We kunnen ons dan ook afvragen
of pastoor Dillen zich voor de Odrada-beelden ook niet tot Louis Mortelmans heeft
gewend (Rijksarchief Antwerpen. Liber memorialis Herselt). K. Eyckmans (1990,
p. 78) bevestigt de voorkeur voor bestellingen bij L. Mortelmans maar dateert het
beeld uit de kerk in 1877 ; mogelijk gaat het hier om het beeld voor de kapel ;
volgens deze auteur kostte het kunstwerk 300 fr, daar waar de andere op 500 en
600 fr werden getaxeerd. Onlangs konden wij vaststellen dat het beeld van
Millegem met zekerheid aan Mortelmans kan worden toegekend, quod erat
demonstrandum (zie nrs. 25, 26 en 28).
Bibl. : A. Geboers en F. Van Olmen, 1891, p. 101 ; 1898, p. 75 ; J. Jansen, 1975, p.
18 ; K. Eyckmans, 1990, p. 78.
19 Herselt
Kapel Sint-Odrada
Beeld
H. Odrada van Balen
Louis Mortelmans (toegeschr.)
1876, gestolen
witgeschilderd hout, h. ca. 50 cm
De heilige wordt voorgesteld met het paard liggend achter haar. Het is een
getrouwe kopie van het beeld dat zich in de Sint- Servatiuskerk bevindt; het komt
uit hetzelfde atelier van Louis Mortelmans (zie nrs. 19, 25, 26 en 28). Het werd
eveneens besteld tijdens het pastoorschap van de Balenaar Petrus Josephus Dillen.
Het staat vermeld in het verslag van de buitengewone uitgaven door de kerkfabriek
van augustus 1876 (Rijksarchief Antwerpen). De kapel bevindt zich op de hoek van
de baan naar Aarschot en deze naarWestmeerbeek. Het is een kleine cel met
voorportaaltje en driezijdige afwerking naar het oosten toe. Aan de oostzijde is er
buiten een herinneringssteen op namen van F. Verlinden, bu$rgemeester, en H.
Mertens, notaris.
Het beeld werd gestolen en vervangen door een plaasteren copie.

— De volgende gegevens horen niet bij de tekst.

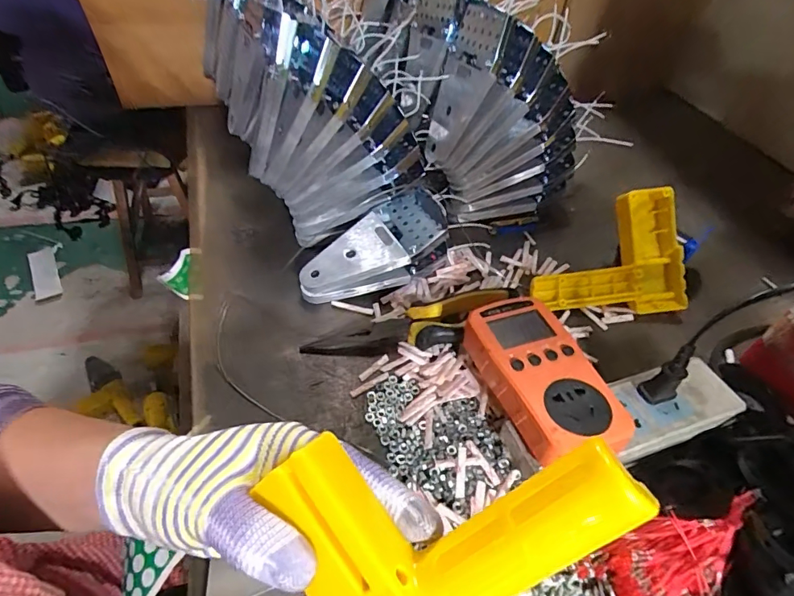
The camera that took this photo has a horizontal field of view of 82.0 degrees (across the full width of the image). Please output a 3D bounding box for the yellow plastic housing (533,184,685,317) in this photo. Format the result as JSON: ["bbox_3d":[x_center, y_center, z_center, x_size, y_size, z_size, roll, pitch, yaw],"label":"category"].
[{"bbox_3d":[0.202,-0.042,0.439,0.144,0.021,0.114,-4,91,-3],"label":"yellow plastic housing"}]

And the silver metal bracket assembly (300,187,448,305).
[{"bbox_3d":[-0.020,-0.042,0.428,0.145,0.058,0.075,-25,56,-25],"label":"silver metal bracket assembly"}]

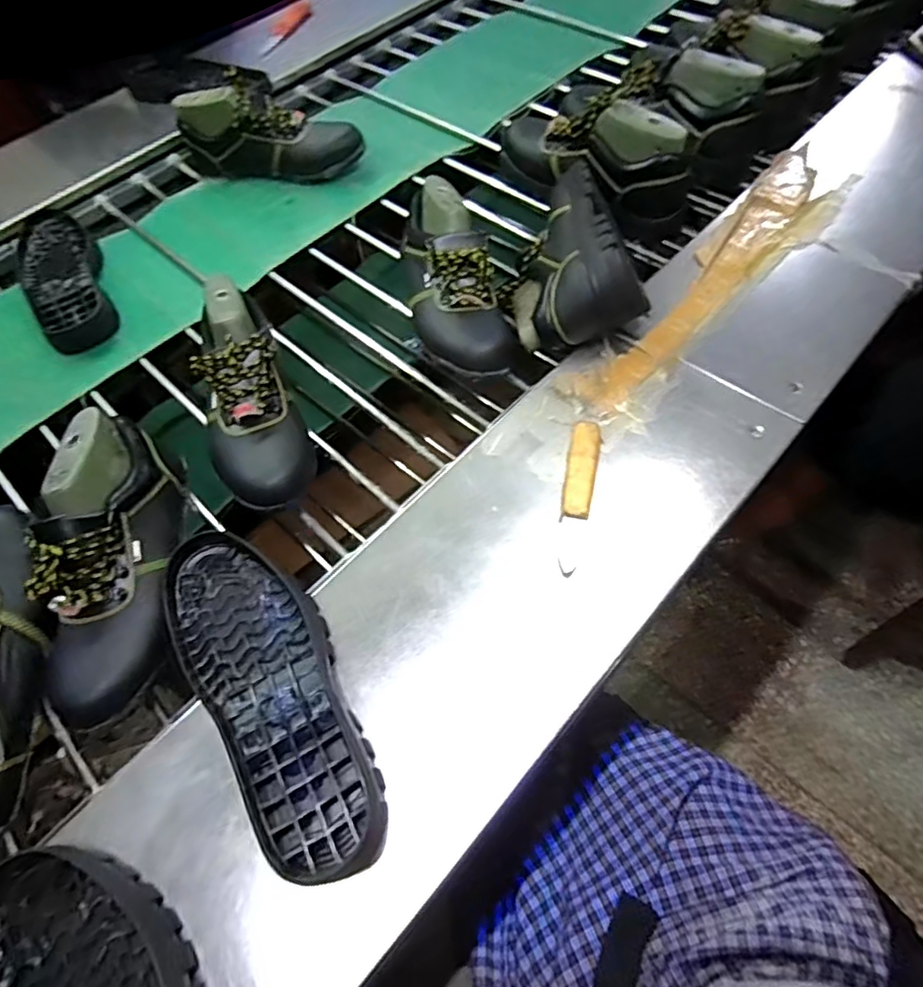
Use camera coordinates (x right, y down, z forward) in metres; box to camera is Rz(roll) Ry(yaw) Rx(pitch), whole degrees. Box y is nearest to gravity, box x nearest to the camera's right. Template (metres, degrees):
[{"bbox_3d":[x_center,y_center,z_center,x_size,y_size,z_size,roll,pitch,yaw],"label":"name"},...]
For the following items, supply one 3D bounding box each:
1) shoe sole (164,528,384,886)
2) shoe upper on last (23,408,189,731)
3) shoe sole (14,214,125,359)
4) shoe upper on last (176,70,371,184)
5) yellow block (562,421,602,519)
[{"bbox_3d":[-0.153,0.149,0.475,0.107,0.035,0.296,-34,62,-17],"label":"shoe sole"},{"bbox_3d":[-0.317,0.057,0.532,0.091,0.103,0.281,-8,70,-1],"label":"shoe upper on last"},{"bbox_3d":[-0.559,-0.304,0.828,0.101,0.030,0.313,-27,60,-13],"label":"shoe sole"},{"bbox_3d":[-0.295,-0.566,0.911,0.283,0.122,0.108,3,58,6],"label":"shoe upper on last"},{"bbox_3d":[0.115,-0.023,0.566,0.030,0.015,0.108,11,59,11],"label":"yellow block"}]

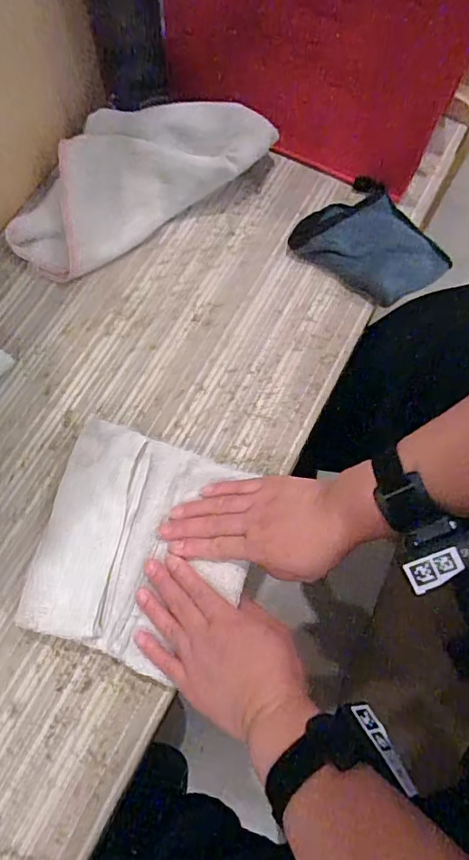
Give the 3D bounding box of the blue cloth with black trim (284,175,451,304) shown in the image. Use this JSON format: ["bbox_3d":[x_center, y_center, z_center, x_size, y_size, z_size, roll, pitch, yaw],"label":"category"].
[{"bbox_3d":[0.148,-0.196,0.538,0.121,0.021,0.141,-43,77,-14],"label":"blue cloth with black trim"}]

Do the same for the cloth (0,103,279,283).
[{"bbox_3d":[-0.104,-0.269,0.529,0.288,0.050,0.118,-30,74,2],"label":"cloth"}]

Bibl. : A. Geboers en F. Van Olmen, 1891, p. 101 ; 1898, p. 75 ; W. Belie, 1973, p.
65.
HOOGSTRATEN
Kerk Sint-Catharina
Koorgestoelte
H. Odrada
Atelier H. Peeters-Divoort
1856, gestolen in 1963, vervangen
hout
Het atelier H.Peeters-Divoort restaureerde het koorgestoelte (1532-1548) in 1856;
de kostprijs was 7000 Bf. In 1963 werden zes beeldjes ontvreemd; ondermeer dat
van de H. Odrada. De ontvreemde beeldjes zouden door beeldhouwer R. Cools
worden vervangen.
Beschrijving in 1971: “hier zien we de heilige amazone voorgesteld met de haren in
de wind en een lindetwijg in de hand”.
Bibliografie: J. LAUWERYS, De kerk van Hoogstraten, deel II Symboliek en
Ikonografie, in Jaarboek van Koninklijke Hoogstratens Oudheidkundige Kring, jg.
39, 1971, p. 177, 182.
Archief: Hoogstraten Kerkarchief, nr. XXII B, correspondentie in 1857-1859.
MACHAREN
Kerk Sint-Pieters-Banden
Devotieprent, geraakt hebbende aan de reliek van de H. Odrada
Voorstelling van de H. Odrada,
taferelen uit haar leven en de processie van de H. Odrada te Macharen
met voorstelling van opdrachtgever Johannes De Roover
1699
inkt op papier
Johannes De Roover liet in 1699 een prent vervaardigen waarop hij de devotie tot
de H. Odrada bijzonder wist te illustreren. Centraal was er een voorstellling van de
H. Odrada met neerknielend paard, breidel en lindentak; links de voorstelling van
Het kasteel te Balen-Scheps, De inkeer van de vader wanner Odrada de stoet
vervoegd en De kerk van Milligem waar Odrada een bron doet onspringen; aan de
rechterzijde van de prent werden de Noordbrabantse vereringsplaatsen uitgebeeld:
bovenaan Alem en de ontvangt van de ossewagen met het lichaam van Odrada, het
kazpittel van Alem en een eikeboom die door het ossenspan wordt geraakt.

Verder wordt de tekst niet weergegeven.